Le Forum africain de l’administration fiscale (ATAF) et l’Institut finlandais de gestion publique HAUS ont signé, le 14 août à Pretoria, un accord destiné à accélérer la transformation numérique et la mobilisation des ressources nationales sur le continent.
L’accord de coopération, signé par la secrétaire exécutive de l’ATAF, Mary Baine, et le directeur général de la HAUS, Kyösti Väkeväinen, fixe le cadre du Partenariat Afrique-Finlandais sur la fiscalité et les transformations numériques (AFP-TDT) jusqu’au 31 décembre 2029.
L’enjeu est avant tout financier. Face à des besoins croissants en infrastructures, santé, éducation et investissements productifs, les économies africaines cherchent à réduire leur dépendance aux financements extérieurs en améliorant leur capacité à collecter les recettes domestiques.
Le partenariat s’appuie sur les acquis de sa première phase et élargit son champ à la mobilisation des ressources nationales, la transformation numérique, le renforcement institutionnel et la gestion durable des finances publiques.
L’objectif est de permettre aux administrations fiscales de mieux exploiter les données, automatiser leurs procédures et améliorer les services aux contribuables. Une modernisation qui doit, à terme, réduire les déperditions de recettes et renforcer l’efficacité du recouvrement.
Pour l’ATAF et la HAUS, des administrations fiscales plus solides et mieux numérisées constituent un élément clé de la soutenabilité budgétaire des Etats africains.

Un partenariat désormais opérationnel
La coopération doit rapidement passer de l’accord institutionnel à la mise en œuvre. L’ATAF accueillera ainsi à son secrétariat de Pretoria Konsta Heikkilä, conseiller en chef des partenariats de la HAUS. Intégré à la division des partenariats stratégiques et coopérations internationales, il doit faciliter la coordination, le transfert d’expertise et le suivi des projets.
Cette présence vise à rapprocher deux approches complémentaires. Il s’agit de l’expertise continentale de l’ATAF sur les administrations fiscales africaines et le savoir-faire finlandais en matière de gestion publique, de développement institutionnel et de numérique. Le programme couvrira notamment la modernisation des administrations fiscales, l’innovation numérique, le développement des compétences, l’apprentissage entre pairs et la mobilisation conjointe de ressources.

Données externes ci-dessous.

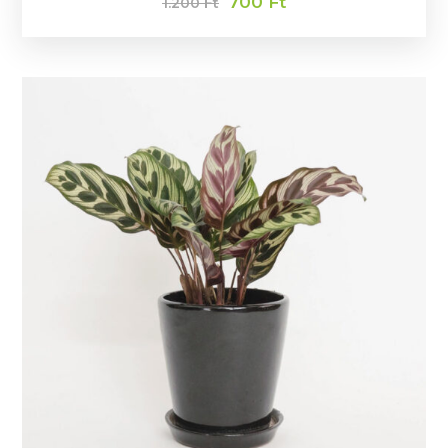
700
Ft
1.200
Ft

L’ambition est de rendre les systèmes fiscaux plus performants sans nécessairement accroître la pression sur les contribuables. L’utilisation accrue des données et des outils numériques doit notamment améliorer l’identification des contribuables, limiter les pertes de recettes et renforcer la conformité fiscale.
Au-delà de la technologie, l’enjeu est donc celui de la souveraineté financière. En augmentant les recettes collectées localement et en améliorant la gestion des finances publiques, le partenariat Afrique-Finlande entend donner aux Etats africains davantage de moyens pour financer leurs priorités et réduire leur vulnérabilité aux financements extérieurs.